The Cybathlon will be held in Zurich next Fall. A rehearsal took place one year in advance. Thirty teams from fifteen countries participated. Reporters from around the world covered the event.

Unlike typical sports contests, both athletes and the developers of their equipment will win medals at the Cybathlon. So, the competitors include manufacturers and academic researchers.

A powerful motor moves a leg prosthesis with a computer controlling the steps.

Another device provides mobility to paraplegics, with their own legs.

A Swedish team developed a prosthetic hand. It conducts electronic signals from the brain, allowing the user to move the hand at will. Once the user has become accustomed to it, the device can hold both heavy and delicate objects.

By incorporating the latest technology, manufacturers of assistive devices are transforming their industry and the lives of their customers.

A Japanese research team that attended the rehearsal is involved with robotics.

Masahiro Kasuya, of the University of Electro-Communications, includes state-of-the-art sensors in the prosthetic hands his group makes.

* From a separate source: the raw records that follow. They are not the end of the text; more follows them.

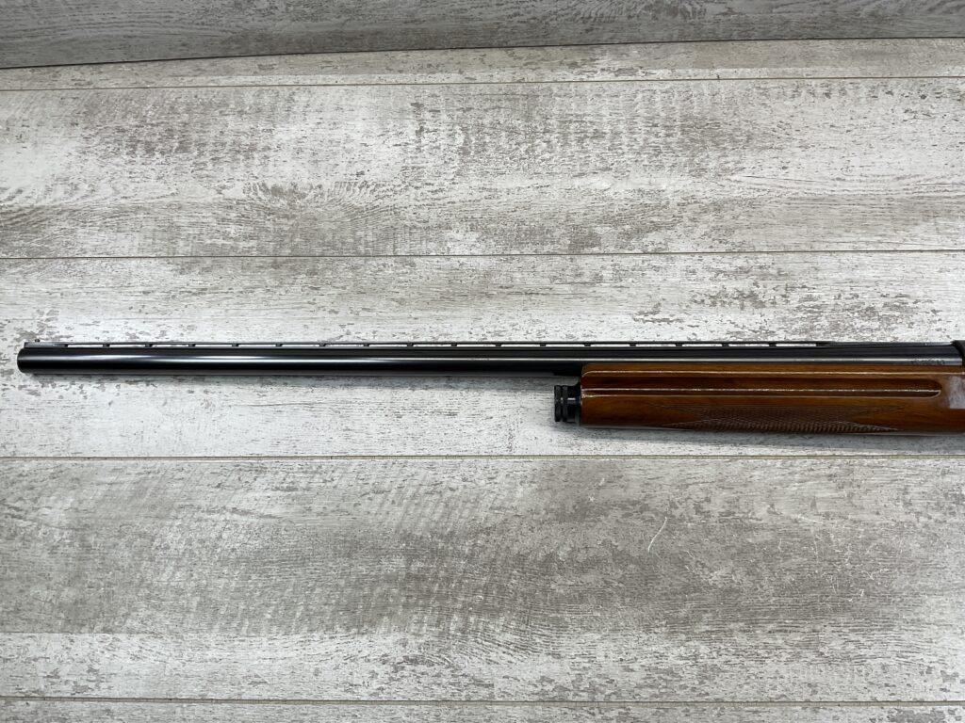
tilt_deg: -70.9
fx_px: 808
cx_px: 482
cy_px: 362
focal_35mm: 29
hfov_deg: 61.7
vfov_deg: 48.2
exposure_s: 1/190
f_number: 1.8
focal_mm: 3
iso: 16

All of the joints in the fingers can move, creating the ability to perform intricate tasks. The sensors stuck to the arm play an important role.

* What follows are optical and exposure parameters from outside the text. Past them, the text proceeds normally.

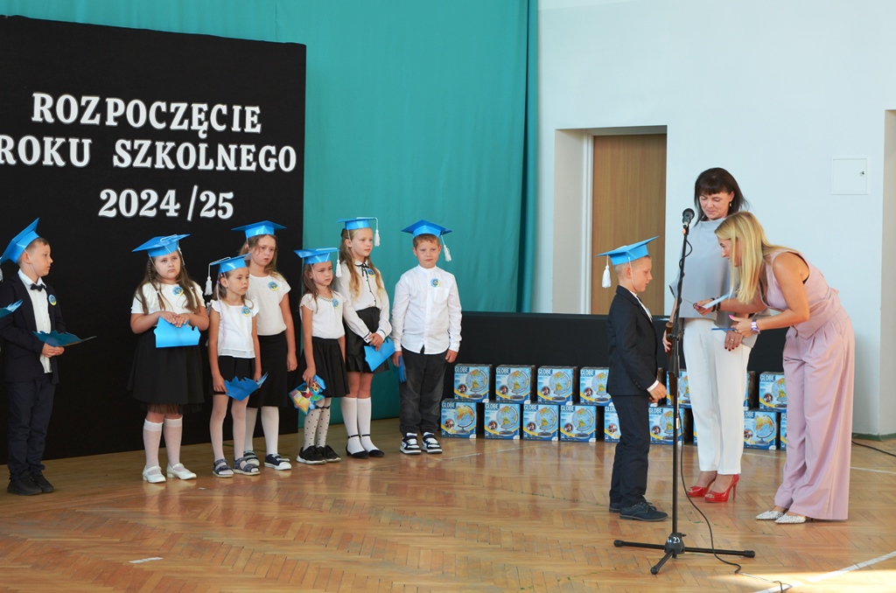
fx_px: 1788
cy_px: 296
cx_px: 448
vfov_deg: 18.8
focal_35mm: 72
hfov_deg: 28.1
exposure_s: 1/80
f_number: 5.3
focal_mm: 48
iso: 400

They perceive electrical currents in the muscles when a person wants to move the hand and pass the command on to put the prosthesis into action.

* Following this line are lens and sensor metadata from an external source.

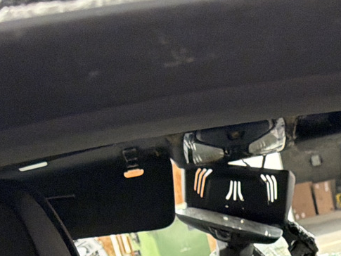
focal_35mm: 99
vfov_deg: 13.5
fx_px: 975
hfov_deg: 19.4
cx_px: 325
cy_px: 449
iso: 400
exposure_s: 1/2169
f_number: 1.78
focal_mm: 6.76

Precision became possible once Kasuya had developed a program that could detect subtle distinctions between signals. A person trying it for the first time found a familiar feeling.

"I was able move all my fingers for the first time since I lost them," the person said. "I feel like my old self. This is the way things used to be."

Kasuya says he draws inspiration from Japanese science-fiction anime. He's long dreamed of seeing a real cyborg one day.

Like a film director, he refuses to be limited by conventional wisdom. One of his ideas is to make a pair of hands that can be operated by movements of the mouth or face.

"Traditionally, prosthetics and similar types of technology have been made to assist human functions," Kasuya said. "But I'd like to see a new system of values created and expanded upon, by combining humans and machines."

The Cybathlon will be held in October of 2016. More than 50 teams will participate. The winners will include people everywhere who can benefit from the breakthroughs in technology.